**Action à mener 1**
D'après l'article sur la filière chanvre, quel seuil de THC encadre le CBD en France ?
**Action à mener 2**
Recopiez s'il vous plaît le passage de l'article sur la filière chanvre qui commence par « La délibération ne » et se poursuit jusqu'à « haute valeur ajoutée. ».
**Action à mener 3**
Rédigez la suite de l'article sur la filière chanvre à partir de sa dernière phrase.

**Extrait du document**
* * *

À Nouméa, l’économie vacille, les importations explosent et l’État-providence local montre ses limites.
Face à l’impasse, certains élus osent enfin poser une question que beaucoup évitaient.
Une délibération pour sortir de l’hypocrisie juridique et économique
Ce lundi 29 décembre 2025, une proposition de délibération relative au plan stratégique visant à la structuration de la filière chanvre a été officiellement déposée sur le bureau du Congrès. À l’initiative de Vaimu’a Muliava, Emmanuelle Khac, Laura Vendegou et Lionnel Brinon, le texte assume une ligne claire : mettre fin à l’ambiguïté politique entre chanvre agricole et cannabis stupéfiant.
Le constat est sans appel. Le CBD, composant non psychoactif du chanvre, est légal en France et strictement encadré par un seuil de THC inférieur ou égal à 0,3 %, reconnu au niveau international. En Nouvelle-Calédonie, pourtant, le cadre reste flou, incohérent et pénalisant, favorisant les importations incontrôlées au détriment d’une production locale maîtrisée.
La délibération ne crée pas un « laxisme cannabique », comme certains le caricatureront. Elle pose, au contraire, les bases d’un cadre légal, sanitaire et douanier rigoureux, distinguant clairement le chanvre agricole du cannabis stupéfiant, avec monopole public sur les autorisations, traçabilité obligatoire, contrôles renforcés et audits annuels. Une approche d’ordre, pas de permissivité.
Une filière agricole stratégique pour la souveraineté et l’emploi
Derrière le débat idéologique, le texte assume une ambition économique frontale. La Nouvelle-Calédonie traverse une récession historique, avec un PIB en chute libre, une agriculture marginalisée et une dépendance chronique aux importations. Dans ce contexte, le chanvre apparaît comme une culture de diversification crédible, à haute valeur ajoutée.

* * *

**Données fournies**
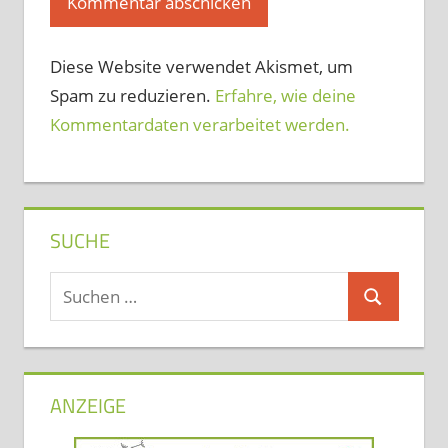
Diese Website verwendet Akismet, um
Spam zu reduzieren.
Erfahre, wie deine
Kommentardaten verarbeitet werden.
SUCHE
Suchen
Suchen
nach:
ANZEIGE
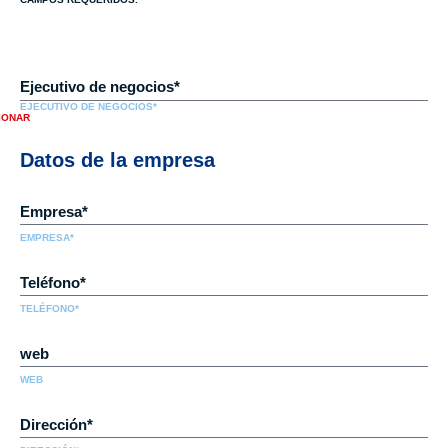
EJECUTIVO DE NEGOCIOS*
Datos de la empresa
EMPRESA*
TELÉFONO*
WEB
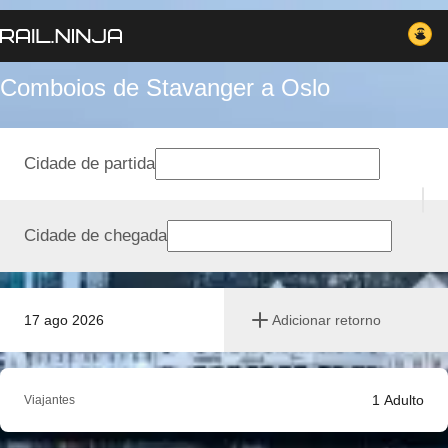
Comboios de Stavanger a Oslo
Cidade de partida
Cidade de chegada
17 ago 2026
Adicionar retorno
1
Adulto
Viajantes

* * *

**Réponse rédigée 1**
Un seuil de THC inférieur ou égal à 0,3 %.

**Réponse rédigée 2**
La délibération ne crée pas un « laxisme cannabique », comme certains le caricatureront. Elle pose, au contraire, les bases d’un cadre légal, sanitaire et douanier rigoureux, distinguant clairement le chanvre agricole du cannabis stupéfiant, avec monopole public sur les autorisations, traçabilité obligatoire, contrôles renforcés et audits annuels. Une approche d’ordre, pas de permissivité.
Une filière agricole stratégique pour la souveraineté et l’emploi
Derrière le débat idéologique, le texte assume une ambition économique frontale. La Nouvelle-Calédonie traverse une récession historique, avec un PIB en chute libre, une agriculture marginalisée et une dépendance chronique aux importations. Dans ce contexte, le chanvre apparaît comme une culture de diversification crédible, à haute valeur ajoutée.

**Réponse rédigée 3**
Le plan stratégique 2026-2030 fixe six objectifs structurants, dont la structuration de la production agricole, la création d’un outil de transformation local et la mise en place d’un contrat de filière garantissant gouvernance, volumes, qualité et débouchés. L’enjeu est clair : capter localement la valeur, créer des emplois durables, sécuriser les agriculteurs et réduire la dépendance extérieure.
Les chiffres parlent d’eux-mêmes. Le marché mondial du chanvre, estimé à 9,47 milliards de dollars en 2024, pourrait atteindre près de 48 milliards d’ici 2032. Refuser d’y entrer, c’est accepter le déclassement économique. Le texte insiste sur la transformation locale comme condition non négociable, afin d’éviter une filière d’exportation brute sans bénéfice réel pour le territoire.
Dans une logique assumée de souveraineté économique, les aides publiques seraient conditionnées à la valeur ajoutée produite en Nouvelle-Calédonie, avec des mécanismes antidumping sur les produits importés. Une vision pragmatique, loin des dogmes libéraux hors sol.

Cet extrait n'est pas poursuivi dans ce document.